#### Exercise:
A verbatim copy of the full data, with no pictures, is the expected answer.

#### Working data:
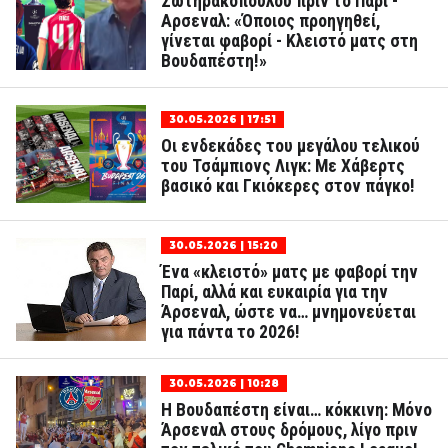
Σωτηρακόπουλου πριν το Παρί -
Αρσεναλ: «Όποιος προηγηθεί,
γίνεται φαβορί - Κλειστό ματς στη
Βουδαπέστη!»
30.05.2026 | 17:51
Οι ενδεκάδες του μεγάλου τελικού
του Τσάμπιονς Λιγκ: Με Χάβερτς
βασικό και Γκιόκερες στον πάγκο!
30.05.2026 | 15:20
Ένα «κλειστό» ματς με φαβορί την
Παρί, αλλά και ευκαιρία για την
Άρσεναλ, ώστε να… μνημονεύεται
για πάντα το 2026!
30.05.2026 | 10:28
Η Βουδαπέστη είναι… κόκκινη: Μόνο
Άρσεναλ στους δρόμους, λίγο πριν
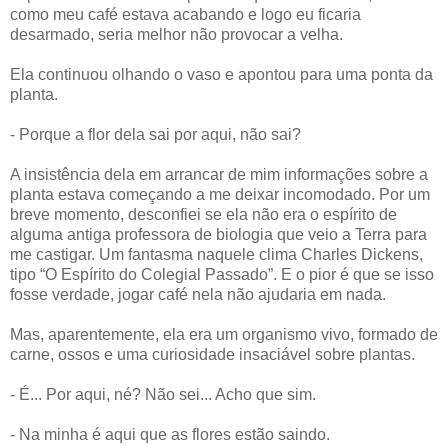
como meu café estava acabando e logo eu ficaria
desarmado, seria melhor não provocar a velha.
Ela continuou olhando o vaso e apontou para uma ponta da
planta.
- Porque a flor dela sai por aqui, não sai?
A insistência dela em arrancar de mim informações sobre a
planta estava começando a me deixar incomodado. Por um
breve momento, desconfiei se ela não era o espírito de
alguma antiga professora de biologia que veio a Terra para
me castigar. Um fantasma naquele clima Charles Dickens,
tipo “O Espírito do Colegial Passado”. E o pior é que se isso
fosse verdade, jogar café nela não ajudaria em nada.
Mas, aparentemente, ela era um organismo vivo, formado de
carne, ossos e uma curiosidade insaciável sobre plantas.
- É... Por aqui, né? Não sei... Acho que sim.
- Na minha é aqui que as flores estão saindo.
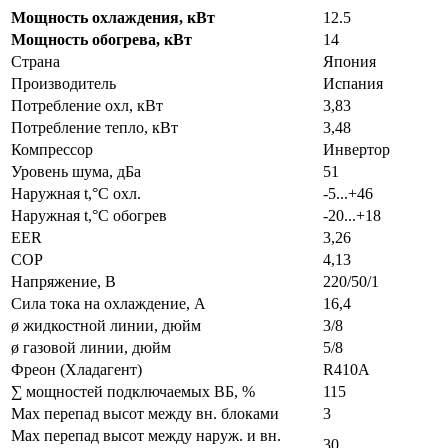
Мощность охлаждения, кВт
12.5
Мощность обогрева, кВт
14
Страна
Япония
Производитель
Испания
Потребление охл, кВт
3,83
Потребление тепло, кВт
3,48
Компрессор
Инвертор
Уровень шума, дБа
51
Наружная t,°C охл.
-5...+46
Наружная t,°C обогрев
-20...+18
EER
3,26
COP
4,13
Напряжение, В
220/50/1
Сила тока на охлаждение, А
16,4
ø жидкостной линии, дюйм
3/8
ø газовой линии, дюйм
5/8
Фреон (Хладагент)
R410A
∑ мощностей подключаемых ВБ, %
115
Max перепад высот между вн. блоками
3
Max перепад высот между наруж. и вн.
30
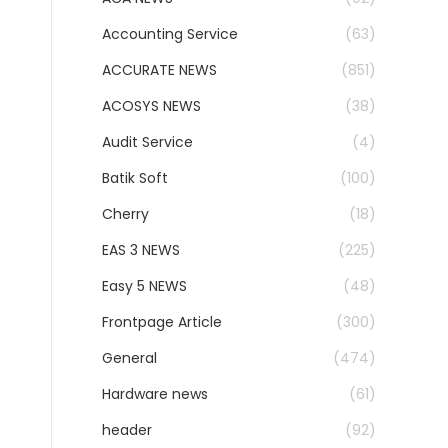
Accounting Service
(63)
ACCURATE NEWS
(851)
ACOSYS NEWS
(38)
Audit Service
(4)
Batik Soft
(100)
Cherry
(18)
EAS 3 NEWS
(225)
Easy 5 NEWS
(48)
Frontpage Article
(300)
General
(474)
Hardware news
(61)
header
(92)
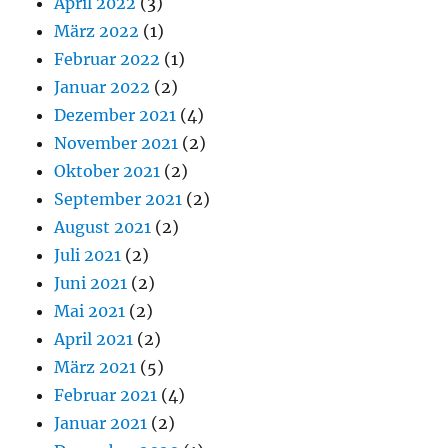
April 2022
(3)
März 2022
(1)
Februar 2022
(1)
Januar 2022
(2)
Dezember 2021
(4)
November 2021
(2)
Oktober 2021
(2)
September 2021
(2)
August 2021
(2)
Juli 2021
(2)
Juni 2021
(2)
Mai 2021
(2)
April 2021
(2)
März 2021
(5)
Februar 2021
(4)
Januar 2021
(2)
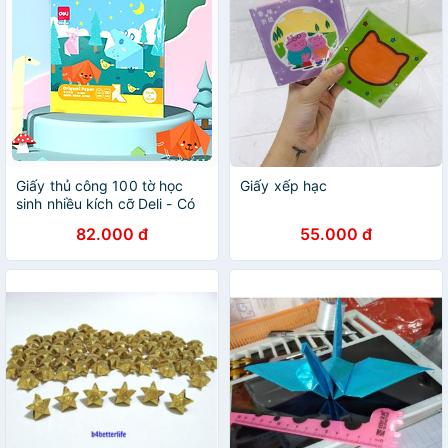
Giấy thủ công 100 tờ học
Giấy xếp hạc
sinh nhiều kích cỡ Deli - Có
khổ A4 , giấy gấp origami ,
82.000 đ
55.000 đ
giấy gấp hạc hoa động vật -
83631 / 83632 / 83633 /
83634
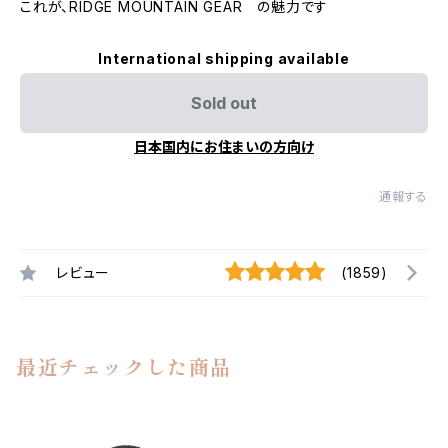
これが、RIDGE MOUNTAIN GEAR の魅力です
International shipping available
Sold out
日本国内にお住まいの方向け
通報する
レビュー
(1859)
最近チェックした商品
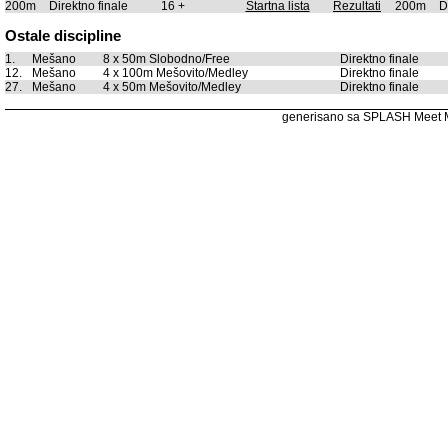
200m
Direktno finale
16 +
Startna lista
Rezultati
200m
D
Ostale discipline
1.
Mešano
8 x 50m Slobodno/Free
Direktno finale
12.
Mešano
4 x 100m Mešovito/Medley
Direktno finale
27.
Mešano
4 x 50m Mešovito/Medley
Direktno finale
generisano sa SPLASH Meet 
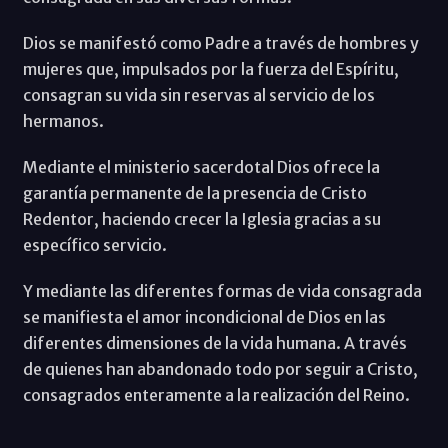
Dios se manifestó como Padre a través de hombres y
mujeres que, impulsados por la fuerza del Espíritu,
consagran su vida sin reservas al servicio de los
hermanos.
Mediante el ministerio sacerdotal Dios ofrece la
garantía permanente de la presencia de Cristo
Redentor, haciendo crecer la Iglesia gracias a su
específico servicio.
Y mediante las diferentes formas de vida consagrada
se manifiesta el amor incondicional de Dios en las
diferentes dimensiones de la vida humana. A través
de quienes han abandonado todo por seguir a Cristo,
consagrados enteramente a la realización del Reino.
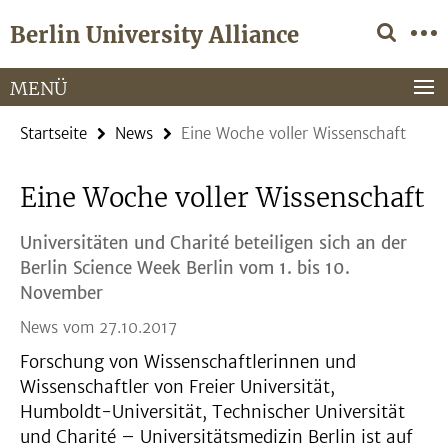
Springe
Service-
Berlin University Alliance
direkt
Navigation
zu
Inhalt
MENÜ
Startseite
News
Eine Woche voller Wissenschaft
Eine Woche voller Wissenschaft
Universitäten und Charité beteiligen sich an der
Berlin Science Week Berlin vom 1. bis 10.
November
News vom 27.10.2017
Forschung von Wissenschaftlerinnen und
Wissenschaftler von Freier Universität,
Humboldt-Universität, Technischer Universität
und Charité – Universitätsmedizin Berlin ist auf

#### Task result:
Σωτηρακόπουλου πριν το Παρί -
Αρσεναλ: «Όποιος προηγηθεί,
γίνεται φαβορί - Κλειστό ματς στη
Βουδαπέστη!»
30.05.2026 | 17:51
Οι ενδεκάδες του μεγάλου τελικού
του Τσάμπιονς Λιγκ: Με Χάβερτς
βασικό και Γκιόκερες στον πάγκο!
30.05.2026 | 15:20
Ένα «κλειστό» ματς με φαβορί την
Παρί, αλλά και ευκαιρία για την
Άρσεναλ, ώστε να… μνημονεύεται
για πάντα το 2026!
30.05.2026 | 10:28
Η Βουδαπέστη είναι… κόκκινη: Μόνο
Άρσεναλ στους δρόμους, λίγο πριν
como meu café estava acabando e logo eu ficaria
desarmado, seria melhor não provocar a velha.
Ela continuou olhando o vaso e apontou para uma ponta da
planta.
- Porque a flor dela sai por aqui, não sai?
A insistência dela em arrancar de mim informações sobre a
planta estava começando a me deixar incomodado. Por um
breve momento, desconfiei se ela não era o espírito de
alguma antiga professora de biologia que veio a Terra para
me castigar. Um fantasma naquele clima Charles Dickens,
tipo “O Espírito do Colegial Passado”. E o pior é que se isso
fosse verdade, jogar café nela não ajudaria em nada.
Mas, aparentemente, ela era um organismo vivo, formado de
carne, ossos e uma curiosidade insaciável sobre plantas.
- É... Por aqui, né? Não sei... Acho que sim.
- Na minha é aqui que as flores estão saindo.
Мощность охлаждения, кВт
12.5
Мощность обогрева, кВт
14
Страна
Япония
Производитель
Испания
Потребление охл, кВт
3,83
Потребление тепло, кВт
3,48
Компрессор
Инвертор
Уровень шума, дБа
51
Наружная t,°C охл.
-5...+46
Наружная t,°C обогрев
-20...+18
EER
3,26
COP
4,13
Напряжение, В
220/50/1
Сила тока на охлаждение, А
16,4
ø жидкостной линии, дюйм
3/8
ø газовой линии, дюйм
5/8
Фреон (Хладагент)
R410A
∑ мощностей подключаемых ВБ, %
115
Max перепад высот между вн. блоками
3
Max перепад высот между наруж. и вн.
30
Accounting Service
(63)
ACCURATE NEWS
(851)
ACOSYS NEWS
(38)
Audit Service
(4)
Batik Soft
(100)
Cherry
(18)
EAS 3 NEWS
(225)
Easy 5 NEWS
(48)
Frontpage Article
(300)
General
(474)
Hardware news
(61)
header
(92)
April 2022
(3)
März 2022
(1)
Februar 2022
(1)
Januar 2022
(2)
Dezember 2021
(4)
November 2021
(2)
Oktober 2021
(2)
September 2021
(2)
August 2021
(2)
Juli 2021
(2)
Juni 2021
(2)
Mai 2021
(2)
April 2021
(2)
März 2021
(5)
Februar 2021
(4)
Januar 2021
(2)
Giấy thủ công 100 tờ học
Giấy xếp hạc
sinh nhiều kích cỡ Deli - Có
khổ A4 , giấy gấp origami ,
82.000 đ
55.000 đ
giấy gấp hạc hoa động vật -
83631 / 83632 / 83633 /
83634
これが、RIDGE MOUNTAIN GEAR の魅力です
International shipping available
Sold out
日本国内にお住まいの方向け
通報する
レビュー
(1859)
最近チェックした商品
200m
Direktno finale
16 +
Startna lista
Rezultati
200m
D
Ostale discipline
1.
Mešano
8 x 50m Slobodno/Free
Direktno finale
12.
Mešano
4 x 100m Mešovito/Medley
Direktno finale
27.
Mešano
4 x 50m Mešovito/Medley
Direktno finale
generisano sa SPLASH Meet 
Dios se manifestó como Padre a través de hombres y
mujeres que, impulsados por la fuerza del Espíritu,
consagran su vida sin reservas al servicio de los
hermanos.
Mediante el ministerio sacerdotal Dios ofrece la
garantía permanente de la presencia de Cristo
Redentor, haciendo crecer la Iglesia gracias a su
específico servicio.
Y mediante las diferentes formas de vida consagrada
se manifiesta el amor incondicional de Dios en las
diferentes dimensiones de la vida humana. A través
de quienes han abandonado todo por seguir a Cristo,
consagrados enteramente a la realización del Reino.
Springe
Service-
Berlin University Alliance
direkt
Navigation
zu
Inhalt
MENÜ
Startseite
News
Eine Woche voller Wissenschaft
Eine Woche voller Wissenschaft
Universitäten und Charité beteiligen sich an der
Berlin Science Week Berlin vom 1. bis 10.
November
News vom 27.10.2017
Forschung von Wissenschaftlerinnen und
Wissenschaftler von Freier Universität,
Humboldt-Universität, Technischer Universität
und Charité – Universitätsmedizin Berlin ist auf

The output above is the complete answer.